Group of Order 49

Explanation:

To prove that option 'A' is the correct answer, we need to show that G is abelian.

Definition: A group G is said to be abelian if the group operation is commutative, i.e., for any elements a, b in G, ab = ba.

Proof:

We know that the order of a group is equal to the number of elements in the group.

Given that the order of group G is 49, we can use Lagrange's theorem to deduce certain properties of G.

Lagrange's Theorem: If G is a finite group and H is a subgroup of G, then the order of H divides the order of G.

Using Lagrange's theorem, we can conclude that the orders of the subgroups of G can only be 1, 7, or 49.

Now, let's consider the center of the group, denoted as Z(G), which is the set of elements that commute with all other elements in G.

Claim: The order of the center of G, denoted as |Z(G)|, is greater than 1.

Proof of Claim:

Suppose |Z(G)| = 1, i.e., the center of G contains only the identity element.

Let's consider an element g in G, where g ≠ e (identity element).

Since G is a group, every element must have an inverse. Therefore, the inverse of g is also an element of G.

Now, consider the element g and its inverse g^(-1).
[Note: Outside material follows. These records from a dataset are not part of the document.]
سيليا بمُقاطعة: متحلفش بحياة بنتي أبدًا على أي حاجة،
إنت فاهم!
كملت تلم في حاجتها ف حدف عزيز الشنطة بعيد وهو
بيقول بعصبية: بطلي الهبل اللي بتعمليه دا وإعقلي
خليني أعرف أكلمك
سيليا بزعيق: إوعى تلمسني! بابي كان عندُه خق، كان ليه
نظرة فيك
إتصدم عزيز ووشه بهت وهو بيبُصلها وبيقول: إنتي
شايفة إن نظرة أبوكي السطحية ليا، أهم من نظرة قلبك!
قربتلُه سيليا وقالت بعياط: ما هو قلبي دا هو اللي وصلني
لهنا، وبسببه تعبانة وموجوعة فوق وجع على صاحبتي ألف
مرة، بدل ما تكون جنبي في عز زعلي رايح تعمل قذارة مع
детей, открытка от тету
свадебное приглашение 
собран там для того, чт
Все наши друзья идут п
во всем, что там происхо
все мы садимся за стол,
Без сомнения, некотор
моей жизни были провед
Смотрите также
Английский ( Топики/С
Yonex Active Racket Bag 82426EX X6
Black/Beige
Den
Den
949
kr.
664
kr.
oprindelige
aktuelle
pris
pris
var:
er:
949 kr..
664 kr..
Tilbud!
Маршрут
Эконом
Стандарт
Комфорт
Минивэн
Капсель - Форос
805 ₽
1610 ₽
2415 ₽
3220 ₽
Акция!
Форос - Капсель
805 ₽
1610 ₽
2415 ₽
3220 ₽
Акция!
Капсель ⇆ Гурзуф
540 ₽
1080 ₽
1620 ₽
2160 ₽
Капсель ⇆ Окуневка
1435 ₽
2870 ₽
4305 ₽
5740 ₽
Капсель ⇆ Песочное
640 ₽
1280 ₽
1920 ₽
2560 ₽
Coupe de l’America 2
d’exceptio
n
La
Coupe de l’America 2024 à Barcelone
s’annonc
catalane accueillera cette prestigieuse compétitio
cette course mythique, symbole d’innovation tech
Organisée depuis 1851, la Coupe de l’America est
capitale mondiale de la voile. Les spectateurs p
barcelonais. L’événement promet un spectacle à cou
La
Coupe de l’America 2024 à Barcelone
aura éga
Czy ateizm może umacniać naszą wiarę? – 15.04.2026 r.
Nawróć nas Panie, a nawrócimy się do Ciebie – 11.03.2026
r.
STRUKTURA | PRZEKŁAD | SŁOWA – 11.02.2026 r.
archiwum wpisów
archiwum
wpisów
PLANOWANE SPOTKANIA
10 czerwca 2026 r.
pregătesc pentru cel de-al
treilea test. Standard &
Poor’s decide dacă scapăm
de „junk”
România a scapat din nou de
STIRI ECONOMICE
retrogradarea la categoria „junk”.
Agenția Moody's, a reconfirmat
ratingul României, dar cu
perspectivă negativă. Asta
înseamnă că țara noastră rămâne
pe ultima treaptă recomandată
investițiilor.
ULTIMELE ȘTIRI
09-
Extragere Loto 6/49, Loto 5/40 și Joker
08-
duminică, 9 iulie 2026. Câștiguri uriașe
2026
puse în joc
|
Since g and g^(-1) are distinct elements, they must belong to different cosets of the center. This is because if g and g^(-1) belonged to the same coset, g * g^(-1) would commute with all elements, which contradicts the fact that g and g^(-1) are distinct.

Therefore, there are at least 2 distinct cosets of the center of G, each containing 24 elements.

But this implies that the order of G is at least 48, which is a contradiction since the order of G is given as 49.

Hence, the claim is proved, and |Z(G)| > 1.

Conclusion:

Since the center of G has order greater than 1, it means that there exist elements in G that commute with all other elements.

Therefore, G is abelian.

Hence, option 'A' is the correct answer.